Volume 39 Number 6 | December 2025
Summary

This article emphasizes that true leadership in higher education is about fostering belonging. When students and faculty feel seen, supported, and connected, engagement and success increase. Leaders and faculty play key roles in shaping culture through visibility, care, communication, and collaboration. Belonging thrives when the entire campus shares a mission of connection and student-centered support.

Phyllis Ingham, EdD, MLS(ASCP)CM, AHI(AMT), ASCLS Today Volunteer Contributor

Phyllis InghamEvery day in higher education, we are given the privilege to shape lives. Beyond the grades, the labs, and the lectures, what truly matters is how people feel when they walk through our doors. Do they feel welcomed? Seen? Supported?

That’s where leadership makes the greatest difference. Titles don’t build belonging—people do. Our words, decisions, and presence set the tone for how our college operates and how our students experience learning.

Belonging: The Foundation for Growth

When students feel like they belong, their entire educational experience changes. They engage more deeply, reach higher, and persist through challenges. Belonging gives students the courage to keep going, even when life feels uncertain.

Research continues to affirm this. Terrell Strayhorn (2023) describes belonging as the “central hub” that connects engagement, motivation, and success. A 2024 Studies in Higher Education article found that strong relationships with faculty and peers were among the strongest predictors of student resilience.

Leadership that Listens and Lifts

The tone for belonging begins at the top. Students and faculty watch how we lead. They notice how we respond to challenges, how we communicate, and how we treat one another.

Leaders who are approachable, visible, and consistent send a clear message: This is a place where you belong. Walking the halls, calling people by name, and celebrating the small wins are powerful acts of leadership. They build trust.

But belonging also requires direction. When leaders communicate a clear mission, helping every student reach their potential, it gives the entire campus a shared sense of focus and pride.

“A faculty member who takes the time to check on a struggling student has done something as important as publishing a paper—perhaps even more so.”

Empowering Faculty as Culture Builders

Faculty have the most direct influence on student experience. They are the heart of our colleges. When faculty feel trusted, supported, and encouraged, that same energy flows to their students.

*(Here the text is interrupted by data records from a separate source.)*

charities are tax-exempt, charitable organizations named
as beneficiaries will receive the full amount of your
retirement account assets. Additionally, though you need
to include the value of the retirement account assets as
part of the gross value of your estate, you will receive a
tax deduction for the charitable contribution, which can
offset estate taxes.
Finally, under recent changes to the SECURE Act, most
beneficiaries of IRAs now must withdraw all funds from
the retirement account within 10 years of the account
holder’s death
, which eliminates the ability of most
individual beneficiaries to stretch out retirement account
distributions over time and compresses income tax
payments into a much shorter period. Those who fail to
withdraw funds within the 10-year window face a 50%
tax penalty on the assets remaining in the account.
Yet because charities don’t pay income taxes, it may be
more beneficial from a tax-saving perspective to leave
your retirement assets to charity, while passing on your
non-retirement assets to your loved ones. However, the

As Ghamrawi (2024) explains in Cogent Education, teacher leadership is key to strong academic cultures. Faculty who are empowered to innovate and share best practices help create classrooms where students feel connected and capable.

As a dean, my role demands taking a close look at faculty teaching innovations and ensuring students learn and meet measurable course outcomes. Nothing fills my heart with joy more than a classroom observation where all students are actively engaged in learning as faculty demonstrate professionalism, warmth, and passion while conveying important concepts to their students.

Leadership can make that possible by giving faculty the time and tools to focus on connection through mentorship, reflective teaching, and intentional communication. And when we see those efforts in action, we should recognize them. A faculty member who takes the time to check on a struggling student has done something as important as publishing a paper—perhaps even more so.

Creating a Network of Support

Students thrive when the college community moves in sync. Academic advising, tutoring, mental health services, and peer mentoring all play vital roles in a student’s journey.

The Institute for Higher Education Policy (2023) highlights that student experience, not just academic achievement, is a leading predictor of persistence. Students who know that their college cares about their success as a whole person are more likely to stay and complete their goals.

That sense of care is something leadership must constantly reinforce. Belonging isn’t just about what happens in a classroom; it’s about how every part of the college connects to support student growth.

A Shared Vision for Connection

Belonging isn’t a one-time initiative—it’s a shared responsibility. It grows when every person on campus sees themselves as part of the same mission.

Leaders can help shape that shared vision by communicating often and with intention. When faculty, staff, and students all know that belonging is central to the college’s purpose, it influences how they show up for one another.

John Maxwell (2018) says it best: “People don’t care how much you know until they know how much you care.” That simple truth should guide every interaction we have. Our care must be visible in our decisions, communication, and how we celebrate others.

The Heart of Leadership

Leadership in higher education isn’t about control, it’s about cultivation. Like dedicated gardeners, we prepare the soil, plant the seeds, and nurture the growth of others with patience, care, and hope for what will bloom.

When we lead with heart, we help others remember the “why” behind their work. Faculty begin to see teaching as connection, not just instruction. Students begin to see college as a community, not just a credential.

True leadership blends compassion with clarity. It builds spaces where every student feels seen, every faculty member feels valued, and every voice matters. When that happens, belonging stops being an idea—it becomes who we are. And that’s where transformation truly begins.

References

Phyllis Ingham is Dean of Health Sciences at West Georgia Technical College in Waco, Georgia.